The following systems are not part of the tealeaf ecosystem, but if they exist in the company, they may be fed with data from the optional cxConnect servers.

SQL Relational Database Server for tealeaf events

Non-redundant Windows server running Microsoft SQL Server, or a corporate server running Microsoft SQL server. Tealeaf provides a reference schema for a relational database that links together sessions, hits, query parameters, events, and dimensions. The cxConnect data extractor populates these tables. These tables provide a very rich source for analytics against the user behaviors.

Real-Time decisioning systems

A system that modifies the web page contents based on the user’s past actions. Usually some kind of Complex Event Processing system tied into the web servers.
The following software constructs are resident in the corporate Active Directory structures.

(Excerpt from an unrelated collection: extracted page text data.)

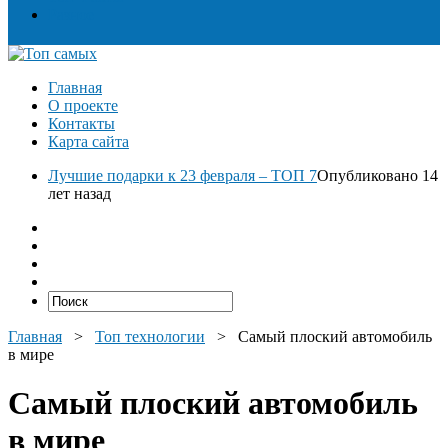
Разное
Главная
О проекте
Контакты
Карта сайта
Лучшие подарки к 23 февраля – ТОП 7
Опубликовано 14
лет назад
Главная
>
Топ технологии
>
Самый плоский автомобиль
в мире
Самый плоский автомобиль
в мире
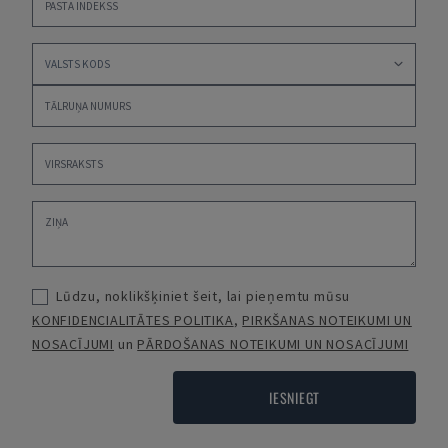
Lūdzu, noklikšķiniet šeit, lai pieņemtu mūsu
KONFIDENCIALITĀTES POLITIKA
,
PIRKŠANAS NOTEIKUMI UN
NOSACĪJUMI
un
PĀRDOŠANAS NOTEIKUMI UN NOSACĪJUMI
IESNIEGT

Active Directory Security groups for tealeaf

At a minimum there are two AD security groups. One enumerates the userids which are allowed to use the tealeaf reporting GUI and allowed to access the session data stored in the Processing/Canister servers for replay. The other enumerates the userids given access to tealeaf at an administrative level. These may be Global groups or Domain-local, meaning that userids from multiple forests are supported if desired. Additional AD security groups may be created for teams such as fraud investigation teams, which are given access to encrypted PCI data, should the system be configured to encrypt certain fields instead of blocking them. Only member of these specific AD groups will be able to see the PCI data in clear text. Normal tealeaf users and tealeaf administrators see encrypted gibberish. PCI fields that are blocked instead of encrypted are always replaced with ‘X’ for all users.

Conclusion

I hope this overview is useful in understanding at a very high level all the components of the tealeaf ecosystem. As with all large complex computer systems, the features and components are evolving, so this post will eventually become obsolete. However, as of tealeaf version 8.8 in the spring of 2014, this should be a pretty complete picture
Feedback, comments, and questions are always welcome. Happy Tealeaf-ing!